Sarah Grueneberg – Chef/Owner, Monteverde and Author, Listen To Your Vegetables


1020 W. Madison Street, Chicago


Listen To Your Vegetables,

*Celebrate the release of Chef Sarah’s cookbook today (Tuesday 10/25) during happy hour from 4:30p-6:30p at Monteverde!



Serves 2 as a main or 4 as part of a brunchy spread

Don’t let the long recipe title scare you away from this easy and addictive dish! A little care with the common combo of mushrooms and eggs goes a long way—once you try these eggs cooked in browned butter, it’s a game changer. Feel free to use any green you have on hand, as spinach, kale, and Swiss chard all would work well in this dish. And of course, if you can’t find any of these fancy mushrooms, use what you can find. Cremini, button, portobello, and shiitake are most common. If you go this route, I recommend using a mix for maximum earthy flavor. Slice them about ¼ inch thick for the best sear.

2 tablespoons everyday olive oil

8 ounces assorted fancy mushrooms (like beech, maitake or hen of the woods, and oyster), torn into bite-sized pieces (see Get It Get It)

Kosher salt

3 tablespoons unsalted butter

4 large eggs

2 garlic cloves, sliced (I love to use spring garlic when it’s in season)

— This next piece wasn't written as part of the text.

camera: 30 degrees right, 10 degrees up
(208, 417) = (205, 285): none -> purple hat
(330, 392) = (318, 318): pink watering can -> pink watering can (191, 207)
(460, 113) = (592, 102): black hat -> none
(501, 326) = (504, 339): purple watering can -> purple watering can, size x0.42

Leaves from ½ fresh rosemary sprig

5 ounces bitter greens (like curly endive, radicchio, escarole, or dandelion greens), washed and torn into 2- to 3-inch pieces (4 cups)

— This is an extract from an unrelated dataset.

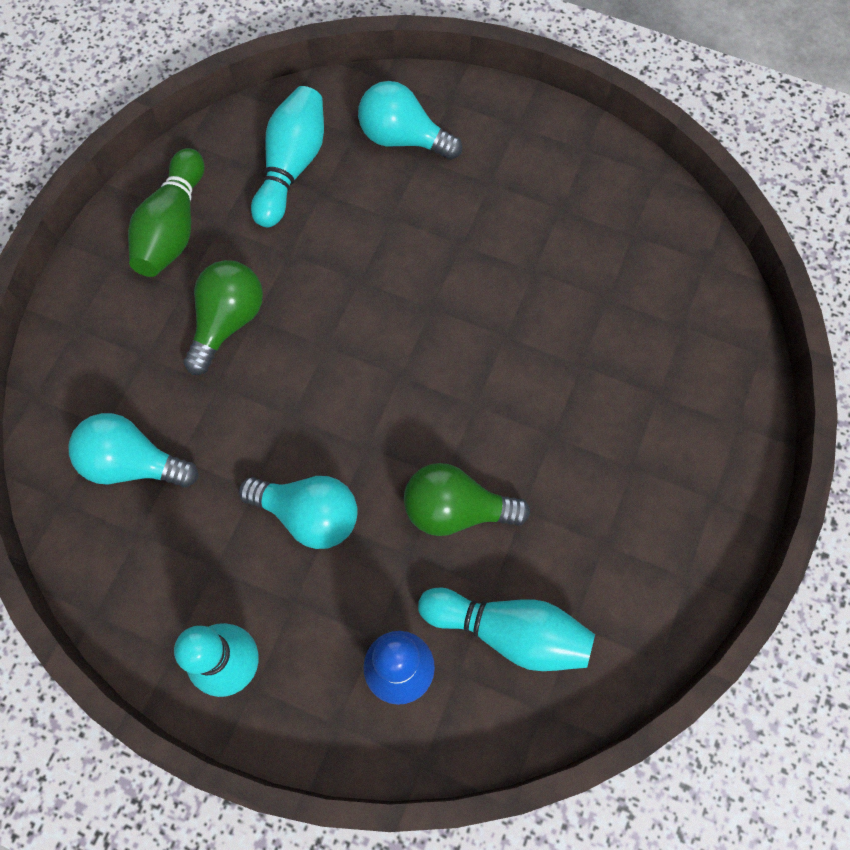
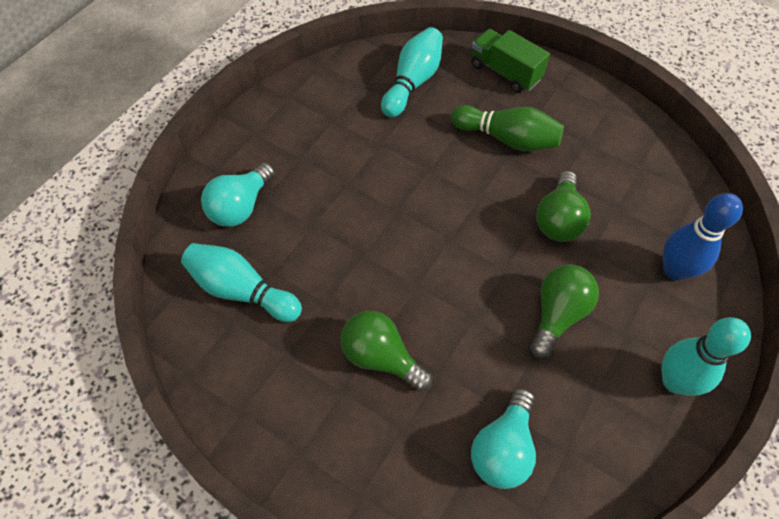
camera: 80 degrees left, 10 degrees down
(173, 228) = (276, 395): green bowling pin -> green bowling pin (507, 139)
(309, 515) = (557, 314): turquoise light bulb -> green light bulb
(509, 631) = (645, 202): turquoise bowling pin -> turquoise bowling pin (413, 82)
(715, 418) = (505, 72): none -> green truck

1 tablespoon young balsamic vinegar

Coarse sea salt (like Maldon)

¼ cup freshly shaved Parmigiano-Reggiano (use a Y-peeler)

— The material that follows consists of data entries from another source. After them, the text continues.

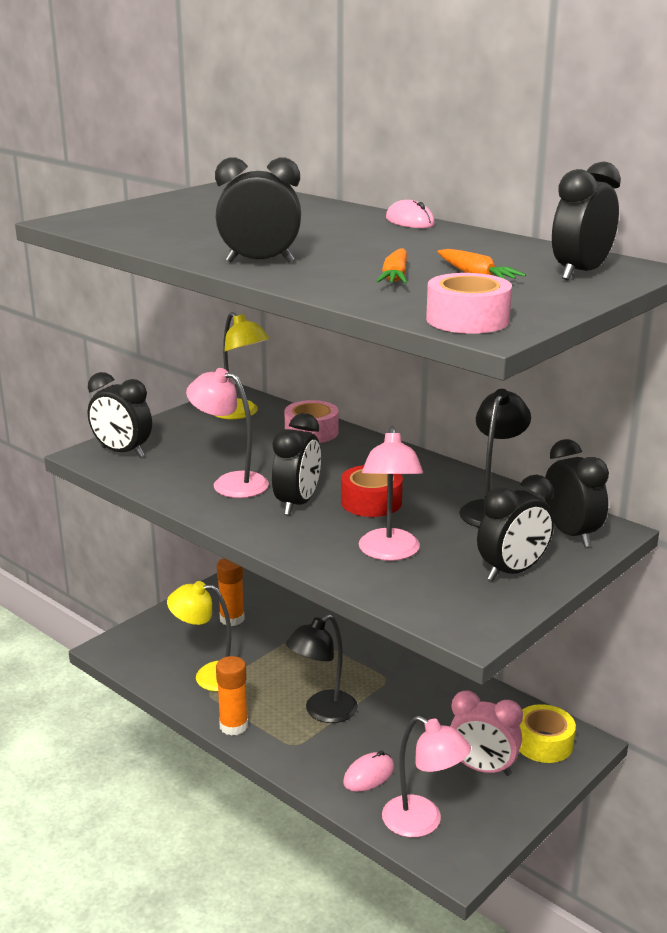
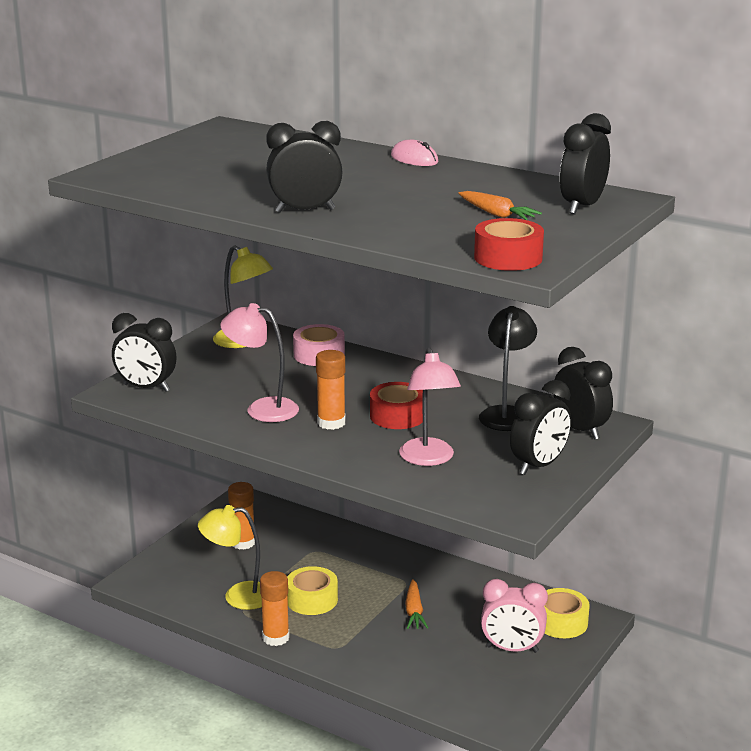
camera: 10 degrees left, 0 degrees up
(283, 688) = (312, 600): none -> yellow tape
(297, 504) = (331, 423): black clock -> orange glue stick
(322, 712) = (355, 617): black lamp -> none
(368, 775) = (412, 665): pink mouse -> none
(395, 277) = (430, 219): orange carrot -> orange carrot (414, 611)
(422, 822) = (470, 698): pink lamp -> none
(467, 320) = (508, 258): pink tape -> red tape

  1. Heat a 12-inch cast-iron skillet over medium-high heat and add the olive oil and mushrooms. Using a heatproof spatula, spread the mushrooms in an even layer. Cook undisturbed until golden on one side, 1 to 1½ minutes, then stir and repeat until the mushrooms are golden all over, about 5 minutes longer. Season with a few pinches of salt. Transfer to a bowl.
  2. Lower the heat to medium. Add the butter and let it brown slightly, then pour the eggs into the quadrants of the pan, one at a time. Let them fry and bubble until the egg whites become golden-crispy on the edges but the yolks are still runny, 3 to 4 minutes. Halfway through the cooking process, add the garlic slices and rosemary to the butter in the spaces between the eggs. (Be careful, as the eggs will pop and splatter during this process.) Remove the pan from the heat and, using a spatula, transfer the eggs to a platter or baking sheet.
  3. Return the pan to medium heat. Add the mushrooms, bitter greens, and balsamic vinegar. If you have an aged balsamic that is slightly thicker and sweeter, it’s fine to use it here! Just drizzle it on top of the dish instead of adding it to the pan. Stir to combine, then cook until warmed and the greens are slightly wilted, 1 to 2 minutes. Season with a pinch of salt. Place the eggs back in the pan and remove from the heat. Sprinkle a pinch of sea salt on top of each egg yolk, garnish with shaved parm, and serve.

Get It Get It: A lot of mushrooms are sold in clusters that are attached at the root. There is no need to cut these; rather, I like to separate them by tearing them into pieces. And make sure to give the mushrooms enough time to pan-roast and become crispy and golden, which creates the most robust and irresistible mushroom flavor.  Crack the eggs into small bowls so that you can easily place them into the pan without a shell sneaking in.